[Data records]

:::::

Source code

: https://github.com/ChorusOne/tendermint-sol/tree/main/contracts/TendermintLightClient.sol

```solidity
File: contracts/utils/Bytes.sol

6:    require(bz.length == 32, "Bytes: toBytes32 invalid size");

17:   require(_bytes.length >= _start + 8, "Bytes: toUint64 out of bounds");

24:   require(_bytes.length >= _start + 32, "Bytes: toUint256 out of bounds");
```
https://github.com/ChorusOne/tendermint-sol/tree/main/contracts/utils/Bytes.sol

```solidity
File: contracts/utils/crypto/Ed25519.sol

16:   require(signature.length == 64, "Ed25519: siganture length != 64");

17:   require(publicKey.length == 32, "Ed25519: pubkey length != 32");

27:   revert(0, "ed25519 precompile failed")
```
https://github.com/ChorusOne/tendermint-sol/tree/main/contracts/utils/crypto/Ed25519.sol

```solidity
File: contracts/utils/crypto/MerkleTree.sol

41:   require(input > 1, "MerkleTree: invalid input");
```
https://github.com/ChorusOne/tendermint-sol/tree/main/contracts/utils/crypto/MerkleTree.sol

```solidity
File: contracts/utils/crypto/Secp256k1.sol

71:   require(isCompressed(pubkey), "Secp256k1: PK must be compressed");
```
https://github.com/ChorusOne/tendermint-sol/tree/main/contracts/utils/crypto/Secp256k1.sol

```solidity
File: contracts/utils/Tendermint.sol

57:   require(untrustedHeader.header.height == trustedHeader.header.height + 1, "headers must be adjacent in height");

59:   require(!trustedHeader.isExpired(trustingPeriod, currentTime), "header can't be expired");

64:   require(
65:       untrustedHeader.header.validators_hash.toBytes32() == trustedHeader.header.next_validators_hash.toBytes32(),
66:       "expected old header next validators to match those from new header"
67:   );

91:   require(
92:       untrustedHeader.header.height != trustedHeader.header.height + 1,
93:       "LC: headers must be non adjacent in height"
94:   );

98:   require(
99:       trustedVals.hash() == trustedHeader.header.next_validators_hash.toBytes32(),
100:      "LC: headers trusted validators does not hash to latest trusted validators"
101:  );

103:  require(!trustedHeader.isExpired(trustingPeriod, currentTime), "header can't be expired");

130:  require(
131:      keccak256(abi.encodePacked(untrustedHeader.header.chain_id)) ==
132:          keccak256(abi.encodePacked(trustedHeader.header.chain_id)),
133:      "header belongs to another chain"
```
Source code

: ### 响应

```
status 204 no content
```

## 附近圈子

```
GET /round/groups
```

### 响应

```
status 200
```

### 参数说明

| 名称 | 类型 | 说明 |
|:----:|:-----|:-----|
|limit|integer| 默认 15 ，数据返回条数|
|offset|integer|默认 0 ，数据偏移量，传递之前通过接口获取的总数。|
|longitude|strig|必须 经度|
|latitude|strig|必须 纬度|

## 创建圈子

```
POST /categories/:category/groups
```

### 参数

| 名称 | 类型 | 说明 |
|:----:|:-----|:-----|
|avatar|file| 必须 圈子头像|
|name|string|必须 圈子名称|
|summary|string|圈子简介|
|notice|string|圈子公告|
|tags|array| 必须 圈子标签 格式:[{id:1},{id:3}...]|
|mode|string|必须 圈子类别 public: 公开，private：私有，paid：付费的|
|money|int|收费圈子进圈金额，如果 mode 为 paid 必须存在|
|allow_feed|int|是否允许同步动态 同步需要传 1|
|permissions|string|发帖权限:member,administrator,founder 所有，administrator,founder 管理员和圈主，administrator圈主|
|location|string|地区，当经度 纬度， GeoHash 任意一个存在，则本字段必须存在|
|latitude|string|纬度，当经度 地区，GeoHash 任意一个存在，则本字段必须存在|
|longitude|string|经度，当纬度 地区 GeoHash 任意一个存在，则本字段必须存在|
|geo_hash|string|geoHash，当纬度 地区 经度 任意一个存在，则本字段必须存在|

:::::

_Exercise goal_. Your reply should be one number: how many lines in the entries above contain the word "invalid".

_Written solution_. 2